TSNE 中的近似最近邻#

此示例演示如何在管道中链接 KNeighborsTransformer 和 TSNE。它还展示了如何包装 nmslibpynndescent 包以替换 KNeighborsTransformer 并执行近似最近邻。这些包可以使用 pip install nmslib pynndescent 安装。

注意:在 KNeighborsTransformer 中,我们使用包括每个训练点作为其自身邻居的定义,该定义包含在 n_neighbors 的计数中,并且出于兼容性原因,当 mode == 'distance' 时,会计算一个额外的邻居。请注意,我们在建议的 nmslib 包装器中执行相同的操作。

# Author: Tom Dupre la Tour
# License: BSD 3 clause

首先,我们尝试导入包,并在它们缺失的情况下向用户发出警告。

import sys

try:
    import nmslib
except ImportError:
    print("The package 'nmslib' is required to run this example.")
    sys.exit()

try:
    from pynndescent import PyNNDescentTransformer
except ImportError:
    print("The package 'pynndescent' is required to run this example.")
    sys.exit()

我们定义了一个包装类,用于将 scikit-learn API 实现到 nmslib,以及一个加载函数。

import joblib
import numpy as np
from scipy.sparse import csr_matrix

from sklearn.base import BaseEstimator, TransformerMixin
from sklearn.datasets import fetch_openml
from sklearn.utils import shuffle


class NMSlibTransformer(TransformerMixin, BaseEstimator):
    """Wrapper for using nmslib as sklearn's KNeighborsTransformer"""

    def __init__(self, n_neighbors=5, metric="euclidean", method="sw-graph", n_jobs=-1):
        self.n_neighbors = n_neighbors
        self.method = method
        self.metric = metric
        self.n_jobs = n_jobs

    def fit(self, X):
        self.n_samples_fit_ = X.shape[0]

        # see more metric in the manual
        # https://github.com/nmslib/nmslib/tree/master/manual
        space = {
            "euclidean": "l2",
            "cosine": "cosinesimil",
            "l1": "l1",
            "l2": "l2",
        }[self.metric]

        self.nmslib_ = nmslib.init(method=self.method, space=space)
        self.nmslib_.addDataPointBatch(X.copy())
        self.nmslib_.createIndex()
        return self

    def transform(self, X):
        n_samples_transform = X.shape[0]

        # For compatibility reasons, as each sample is considered as its own
        # neighbor, one extra neighbor will be computed.
        n_neighbors = self.n_neighbors + 1

        if self.n_jobs < 0:
            # Same handling as done in joblib for negative values of n_jobs:
            # in particular, `n_jobs == -1` means "as many threads as CPUs".
            num_threads = joblib.cpu_count() + self.n_jobs + 1
        else:
            num_threads = self.n_jobs

        results = self.nmslib_.knnQueryBatch(
            X.copy(), k=n_neighbors, num_threads=num_threads
        )
        indices, distances = zip(*results)
        indices, distances = np.vstack(indices), np.vstack(distances)

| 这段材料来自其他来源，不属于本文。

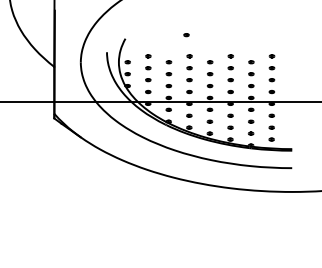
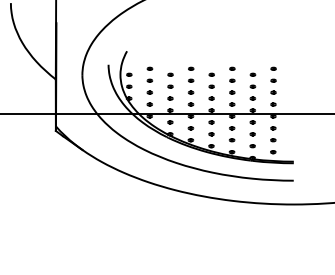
part: (185, 34) -> (187, 47), removed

        indptr = np.arange(0, n_samples_transform * n_neighbors + 1, n_neighbors)
        kneighbors_graph = csr_matrix(
            (distances.ravel(), indices.ravel(), indptr),
            shape=(n_samples_transform, self.n_samples_fit_),
        )

        return kneighbors_graph


def load_mnist(n_samples):
    """Load MNIST, shuffle the data, and return only n_samples."""
    mnist = fetch_openml("mnist_784", as_frame=False)
    X, y = shuffle(mnist.data, mnist.target, random_state=2)
    return X[:n_samples] / 255, y[:n_samples]

我们对不同的精确/近似最近邻转换器进行基准测试。

import time

from sklearn.manifold import TSNE
from sklearn.neighbors import KNeighborsTransformer
from sklearn.pipeline import make_pipeline

datasets = [
    ("MNIST_10000", load_mnist(n_samples=10_000)),
    ("MNIST_20000", load_mnist(n_samples=20_000)),
]

n_iter = 500
perplexity = 30
metric = "euclidean"
# TSNE requires a certain number of neighbors which depends on the
# perplexity parameter.
# Add one since we include each sample as its own neighbor.
n_neighbors = int(3.0 * perplexity + 1) + 1

tsne_params = dict(
    init="random",  # pca not supported for sparse matrices
    perplexity=perplexity,
    method="barnes_hut",
    random_state=42,
    n_iter=n_iter,
    learning_rate="auto",
)

transformers = [
    (
        "KNeighborsTransformer",
        KNeighborsTransformer(n_neighbors=n_neighbors, mode="distance", metric=metric),
    ),
    (
        "NMSlibTransformer",
        NMSlibTransformer(n_neighbors=n_neighbors, metric=metric),
    ),
    (
        "PyNNDescentTransformer",
        PyNNDescentTransformer(
            n_neighbors=n_neighbors, metric=metric, parallel_batch_queries=True
        ),
    ),
]

for dataset_name, (X, y) in datasets:
    msg = f"Benchmarking on {dataset_name}:"
    print(f"\n{msg}\n" + str("-" * len(msg)))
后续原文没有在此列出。